The appeal was signed by United States international Bobby Wood, the entire squads of Bundesliga clubs Borussia Monchengladbach, Borussia Dortmund, Hoffenheim, Schalke, Werder Bremen and Freiburg, Union Berlin star Max Kruse and Germany internationals Jonas Hector and Niklas Stark, and Germany women’s internationals Alexandra Popp and Almuth Schult.

“There were clubs like Union Berlin who were really supportive of this.

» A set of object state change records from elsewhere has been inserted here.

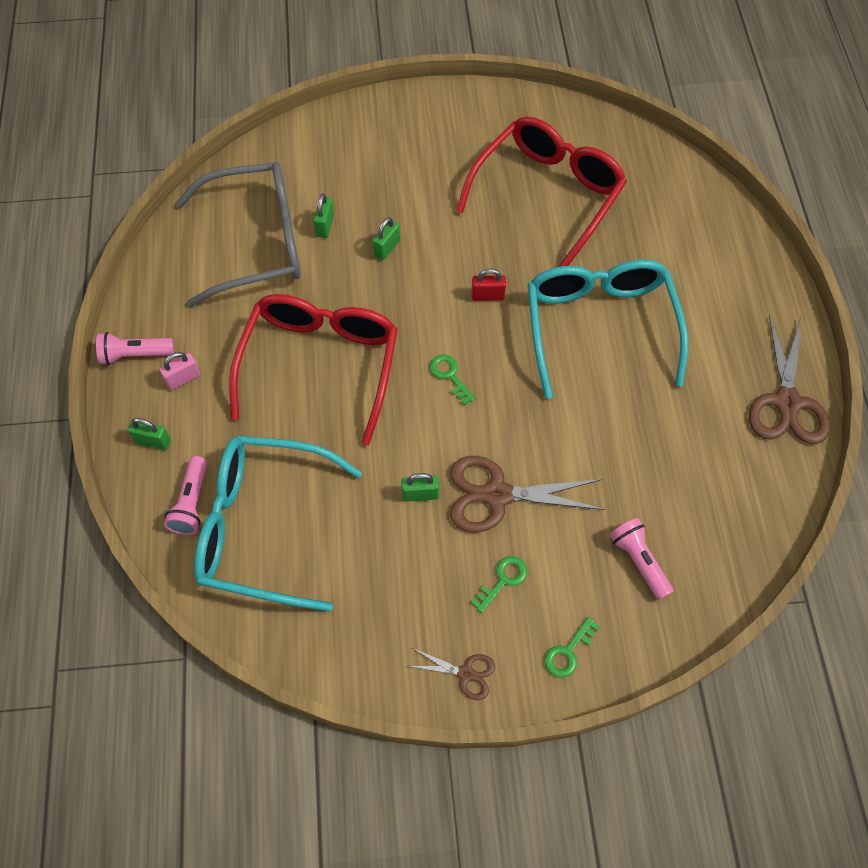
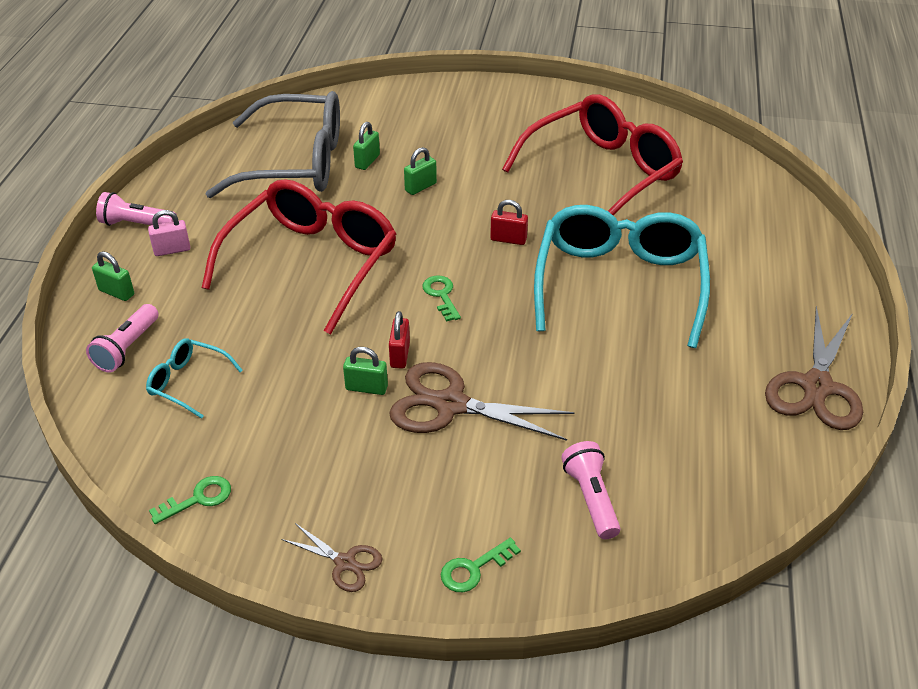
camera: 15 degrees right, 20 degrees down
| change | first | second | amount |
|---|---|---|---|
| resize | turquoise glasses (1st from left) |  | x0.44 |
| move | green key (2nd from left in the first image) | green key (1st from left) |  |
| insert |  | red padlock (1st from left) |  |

And there were others where teams had to position themselves at first,” Philipp Koster, 11 Freunde editor-in-chief, told ESPN. “Some clubs said they would not be part of it and they stated their reasons.”

Philipp Bommer of Hertha Junxx, the first gay fan club in Bundesliga, formed in 2001, told ESPN that the appeal was “incredibly important for players and an important signal for both fans and society.”

Meanwhile, former Germany captain Philipp Lahm has said that he would not advise gay footballers to address their sexual orientation.

“People with an inhumane attitude will also be under the tens of thousands of people coming together in a football stadium. From the anonymity of the crowd they would insult and defame players with another sexual orientation,” he wrote in Bild. “Would a player be able to cope with it, and if so, for how long?”

But Koster told ESPN that Lahm might be unaware of recent developments inside the fan scenes where several leading ultra groups have worked actively against racism and xenophobia, and that discriminating chants, common until the late 1990s, have become a rarity.

Bommer added: “Symbolism is important, but it’s even more important that those players protect their teammates and opponents should there be a coming out and when there are hostilities in or outside the stadium.”